Mais un mois plus tard, l’exécutif persiste et signe. L’idée d’inscrire la déchéance de nationalité pour les binationaux nés français dans la Constitution est maintenue. Et cela provoque une véritable crise au sein de la majorité. Les parlementaires socialistes rejettent une telle proposition. Leur argument principal ? Cette déchéance créerait une rupture d’égalité entre les français, expliquent-il. Un principe inacceptable à leurs yeux.

Vent debout contre cette réforme, Christiane Taubira, la ministre de la justice, claque alors le 27 janvier la porte du gouvernement, « sur un désaccord politique majeur ». Quelques jours plus tard, elle enfonce le clou dans un livre. Dans Murmures à la jeunesse, elle dresse un véritable réquisitoire contre la déchéance de nationalité. « Osons le dire : un pays doit être capable de se débrouiller avec ses nationaux. Que serait le monde si chaque pays expulsait ses nationaux de naissance considérés comme indésirables ? Faudrait-il imaginer une terre-déchetterie où ils seraient regroupés », s’y insurge-t-elle.

Vers la déchéance pour tous

Le départ de Christiane Taubira redonne du souffle aux opposants à la déchéance. Le groupe socialiste à l’Assemblée engage alors un véritable bras de fer avec l’exécutif.
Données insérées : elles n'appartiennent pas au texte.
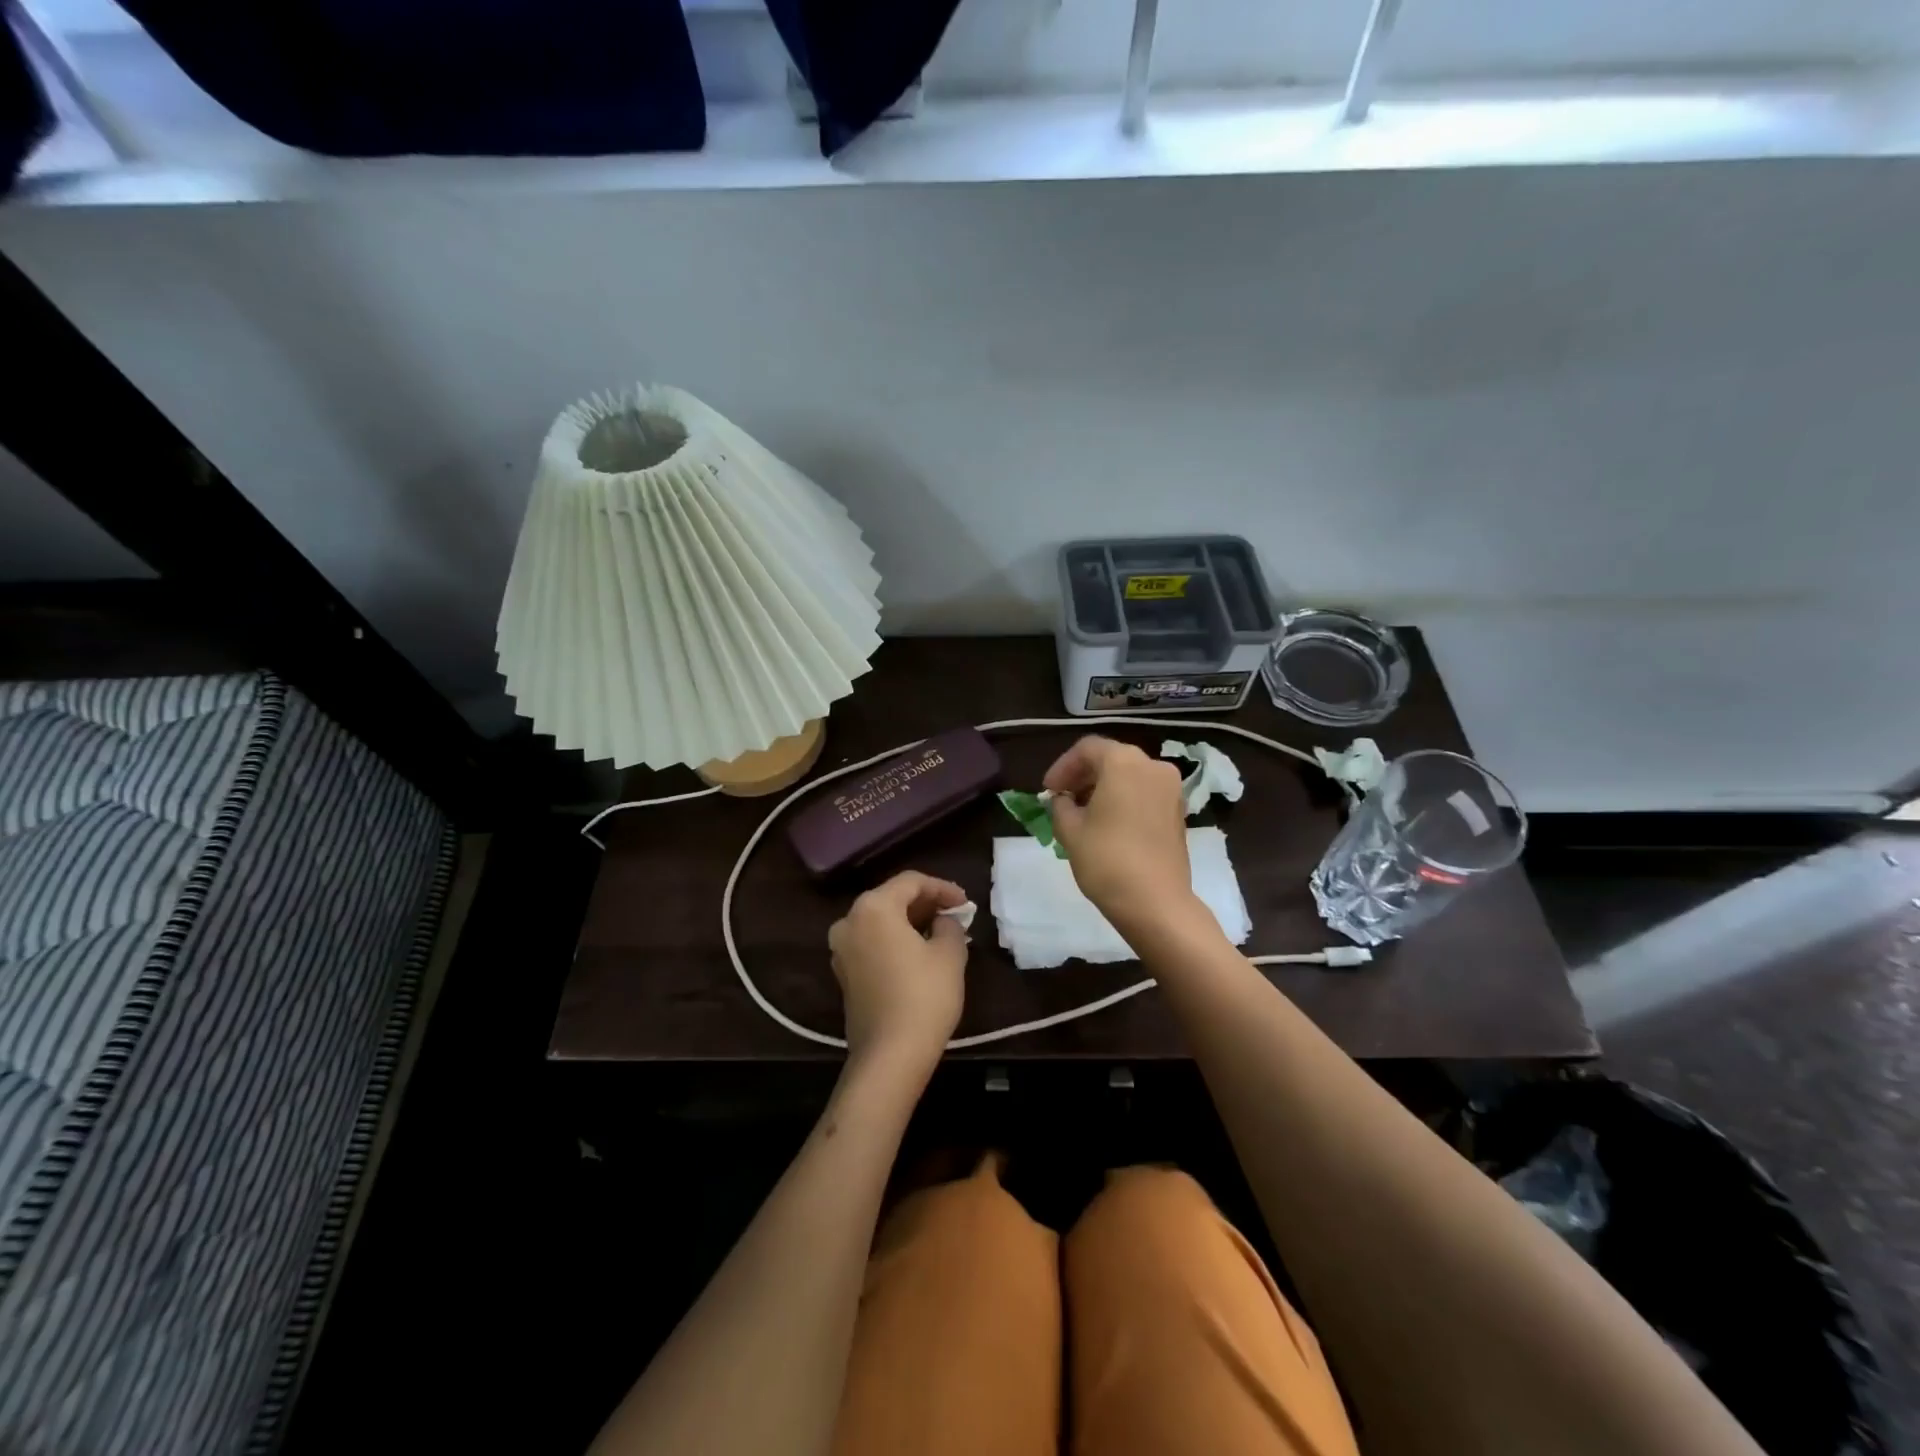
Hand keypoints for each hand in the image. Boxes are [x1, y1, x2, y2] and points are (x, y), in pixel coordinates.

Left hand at [828, 871, 969, 1069]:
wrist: (889, 1055)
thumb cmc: (924, 996)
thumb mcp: (950, 954)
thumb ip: (949, 925)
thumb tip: (943, 920)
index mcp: (873, 907)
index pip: (911, 882)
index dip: (942, 888)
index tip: (965, 903)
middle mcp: (849, 920)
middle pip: (891, 898)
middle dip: (925, 903)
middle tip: (955, 914)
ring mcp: (841, 949)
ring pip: (880, 921)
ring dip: (910, 922)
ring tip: (941, 931)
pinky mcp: (844, 973)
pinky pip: (872, 942)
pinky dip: (894, 940)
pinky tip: (919, 951)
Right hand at [1044, 736, 1196, 931]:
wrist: (1156, 902)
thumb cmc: (1107, 860)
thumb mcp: (1070, 830)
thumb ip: (1061, 806)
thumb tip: (1064, 800)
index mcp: (1124, 762)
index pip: (1087, 749)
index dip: (1063, 767)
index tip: (1048, 791)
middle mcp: (1152, 766)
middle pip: (1111, 758)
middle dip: (1083, 776)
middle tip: (1062, 799)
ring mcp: (1171, 788)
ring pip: (1130, 775)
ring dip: (1104, 787)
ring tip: (1083, 813)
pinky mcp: (1178, 811)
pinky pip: (1145, 792)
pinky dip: (1124, 799)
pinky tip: (1108, 823)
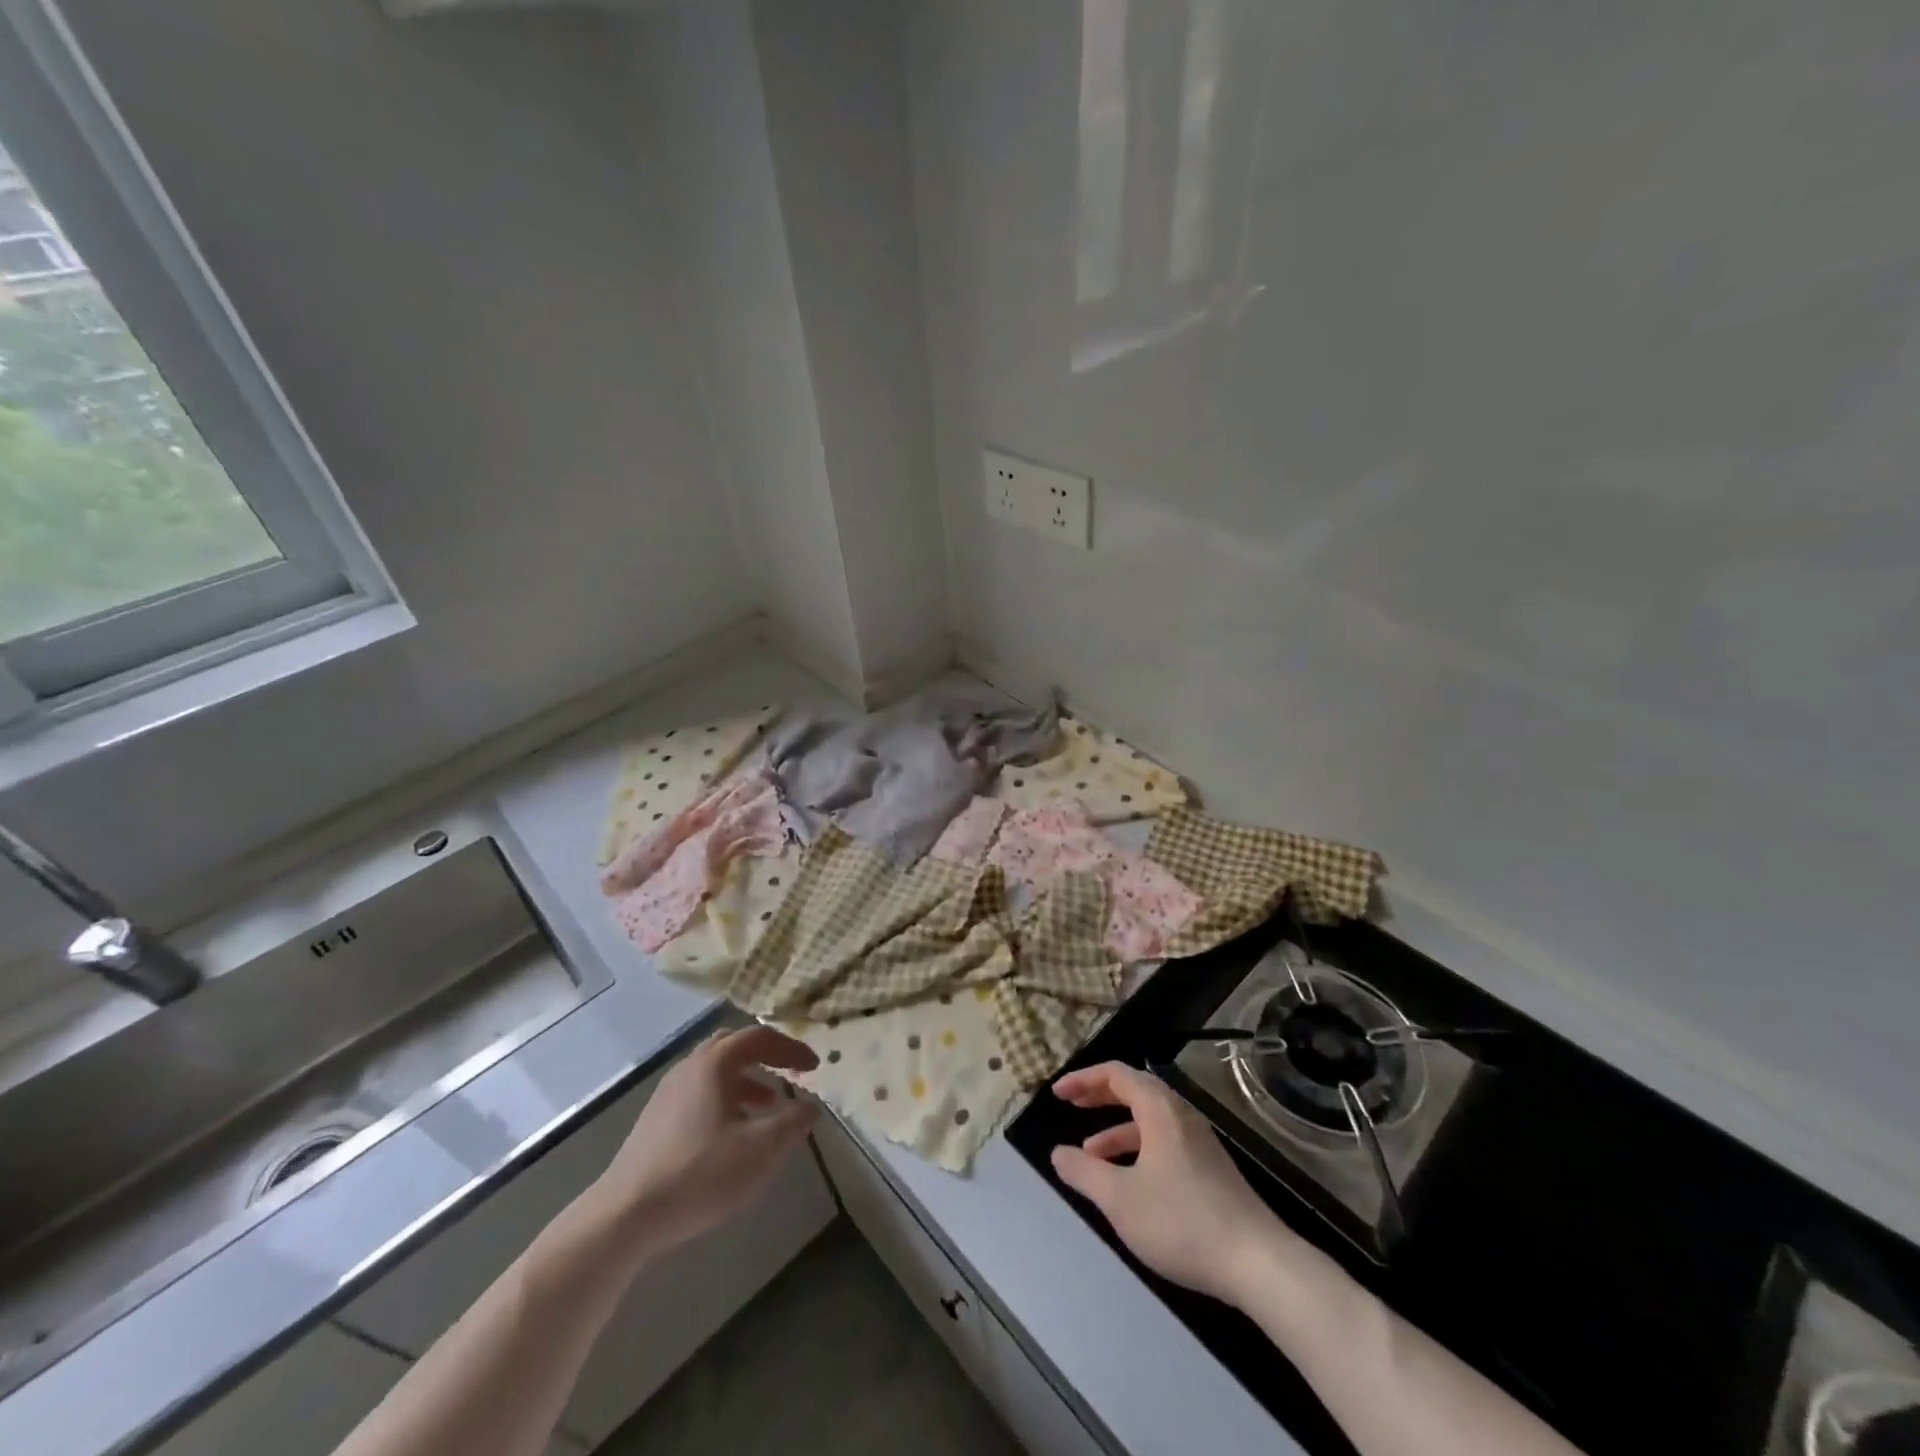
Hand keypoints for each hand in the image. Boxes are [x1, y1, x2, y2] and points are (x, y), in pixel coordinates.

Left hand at [592, 1024, 818, 1263]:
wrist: (624, 1217)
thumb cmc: (699, 1173)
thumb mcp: (760, 1150)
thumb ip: (792, 1123)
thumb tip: (811, 1107)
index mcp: (713, 1064)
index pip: (759, 1038)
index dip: (791, 1048)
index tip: (814, 1067)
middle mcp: (689, 1068)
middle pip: (733, 1045)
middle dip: (766, 1056)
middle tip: (789, 1072)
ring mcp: (667, 1093)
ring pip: (714, 1071)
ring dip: (746, 1079)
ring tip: (768, 1104)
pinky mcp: (655, 1120)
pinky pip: (699, 1092)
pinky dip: (725, 1098)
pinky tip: (732, 1132)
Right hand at [1050, 1062, 1293, 1303]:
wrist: (1259, 1264)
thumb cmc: (1182, 1222)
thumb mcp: (1120, 1199)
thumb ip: (1084, 1173)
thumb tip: (1058, 1153)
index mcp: (1160, 1110)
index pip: (1117, 1074)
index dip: (1084, 1079)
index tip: (1058, 1094)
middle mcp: (1182, 1116)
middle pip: (1135, 1091)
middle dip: (1100, 1096)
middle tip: (1072, 1105)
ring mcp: (1200, 1144)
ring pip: (1150, 1121)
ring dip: (1117, 1129)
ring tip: (1091, 1154)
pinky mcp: (1211, 1171)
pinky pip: (1165, 1142)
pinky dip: (1139, 1150)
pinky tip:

Résultat, François Hollande et Manuel Valls doivent céder et retirer du texte final toute référence à la binationalité. C’est donc la déchéance pour tous les Français qui est entérinée. Ce qui pourrait avoir pour conséquence de créer à terme des apatrides. Une idée qui provoque une levée de boucliers à droite. « La France de 2016 ne va pas créer des apatrides, s’étrangle le député Les Républicains Guillaume Larrivé, la France ne va pas retirer toute nationalité à des français. Les conventions internationales nous obligeraient de leur donner des titres de séjour… tout ça n’a vraiment pas de sens ».

Opposés à l’apatridie, les élus de droite sont de plus en plus nombreux à ne pas vouloir voter ce texte. Alors qu’en revanche au Parti socialiste, une majorité semble désormais se dessiner. Cela sera-t-il suffisant pour réunir les 3/5 du parlement ? La partie est loin d’être gagnée. D’autant que le texte doit être approuvé dans les mêmes termes à l’Assemblée nationale et au Sénat.